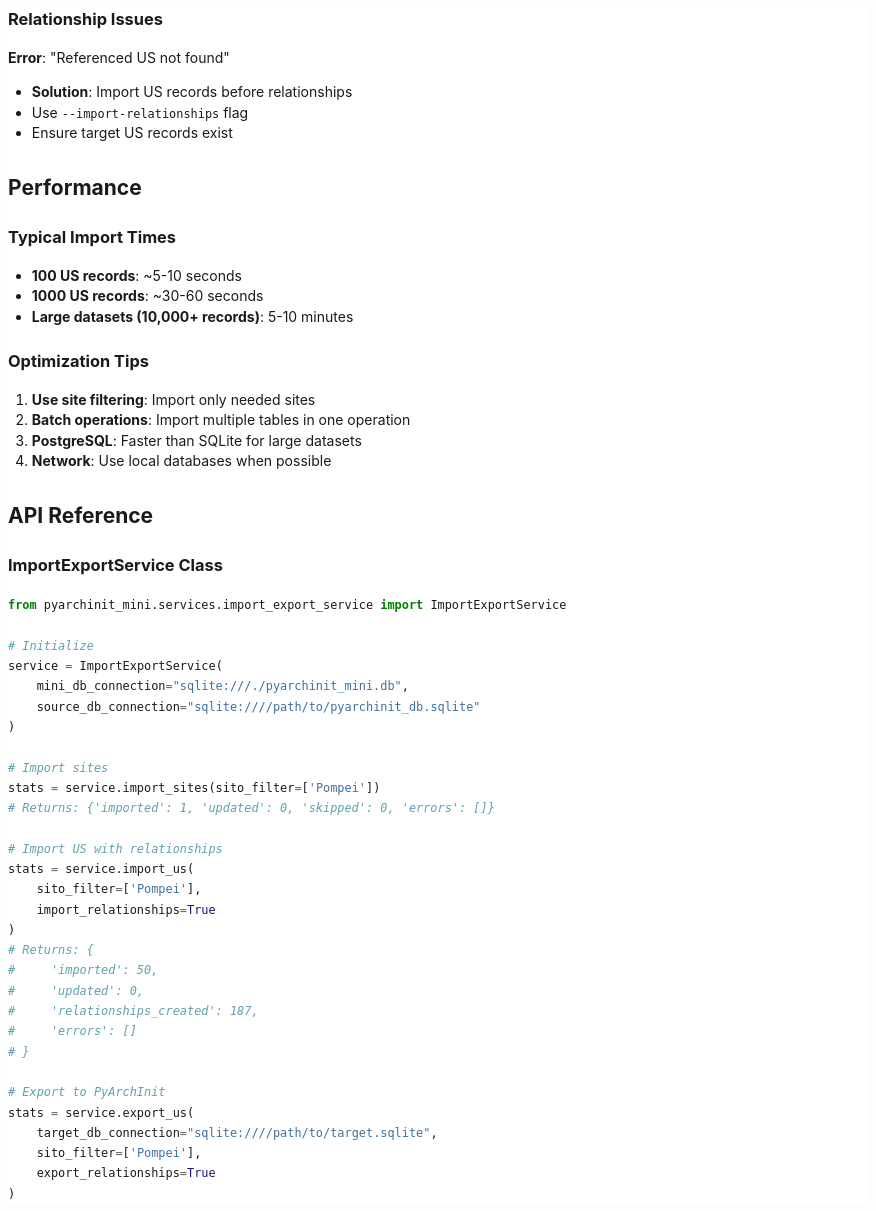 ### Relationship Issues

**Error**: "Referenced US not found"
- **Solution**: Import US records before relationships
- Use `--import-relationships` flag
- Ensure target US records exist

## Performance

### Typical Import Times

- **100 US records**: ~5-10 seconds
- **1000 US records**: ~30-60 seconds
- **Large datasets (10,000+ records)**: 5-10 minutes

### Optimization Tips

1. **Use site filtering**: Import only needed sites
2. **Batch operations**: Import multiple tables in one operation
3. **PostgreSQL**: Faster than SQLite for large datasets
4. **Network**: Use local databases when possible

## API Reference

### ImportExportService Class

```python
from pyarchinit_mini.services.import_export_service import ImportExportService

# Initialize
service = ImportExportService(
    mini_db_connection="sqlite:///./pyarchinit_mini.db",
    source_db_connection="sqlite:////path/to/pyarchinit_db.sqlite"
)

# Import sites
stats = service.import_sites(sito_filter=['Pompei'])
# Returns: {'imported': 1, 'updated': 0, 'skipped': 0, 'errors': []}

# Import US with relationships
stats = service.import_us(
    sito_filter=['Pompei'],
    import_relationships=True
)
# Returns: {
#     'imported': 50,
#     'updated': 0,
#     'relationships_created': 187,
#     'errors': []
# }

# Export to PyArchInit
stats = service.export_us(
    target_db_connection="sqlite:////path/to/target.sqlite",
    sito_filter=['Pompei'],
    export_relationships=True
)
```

■ **Task description**: Without the pictures, retype each line of the records above exactly.

■ **Answer below**:
 ### Relationship Issues

**Error**: "Referenced US not found"
- **Solution**: Import US records before relationships
- Use `--import-relationships` flag
- Ensure target US records exist

## Performance

### Typical Import Times

- **100 US records**: ~5-10 seconds
- **1000 US records**: ~30-60 seconds
- **Large datasets (10,000+ records)**: 5-10 minutes

### Optimization Tips

1. **Use site filtering**: Import only needed sites
2. **Batch operations**: Import multiple tables in one operation
3. **PostgreSQL**: Faster than SQLite for large datasets
4. **Network**: Use local databases when possible

## API Reference

### ImportExportService Class

```python
from pyarchinit_mini.services.import_export_service import ImportExportService

# Initialize
service = ImportExportService(
    mini_db_connection="sqlite:///./pyarchinit_mini.db",
    source_db_connection="sqlite:////path/to/pyarchinit_db.sqlite"
)

# Import sites
stats = service.import_sites(sito_filter=['Pompei'])
# Returns: {'imported': 1, 'updated': 0, 'skipped': 0, 'errors': []}

# Import US with relationships
stats = service.import_us(
    sito_filter=['Pompei'],
    import_relationships=True
)
# Returns: {
#     'imported': 50,
#     'updated': 0,
#     'relationships_created': 187,
#     'errors': []
# }

# Export to PyArchInit
stats = service.export_us(
    target_db_connection="sqlite:////path/to/target.sqlite",
    sito_filter=['Pompei'],
    export_relationships=True
)
```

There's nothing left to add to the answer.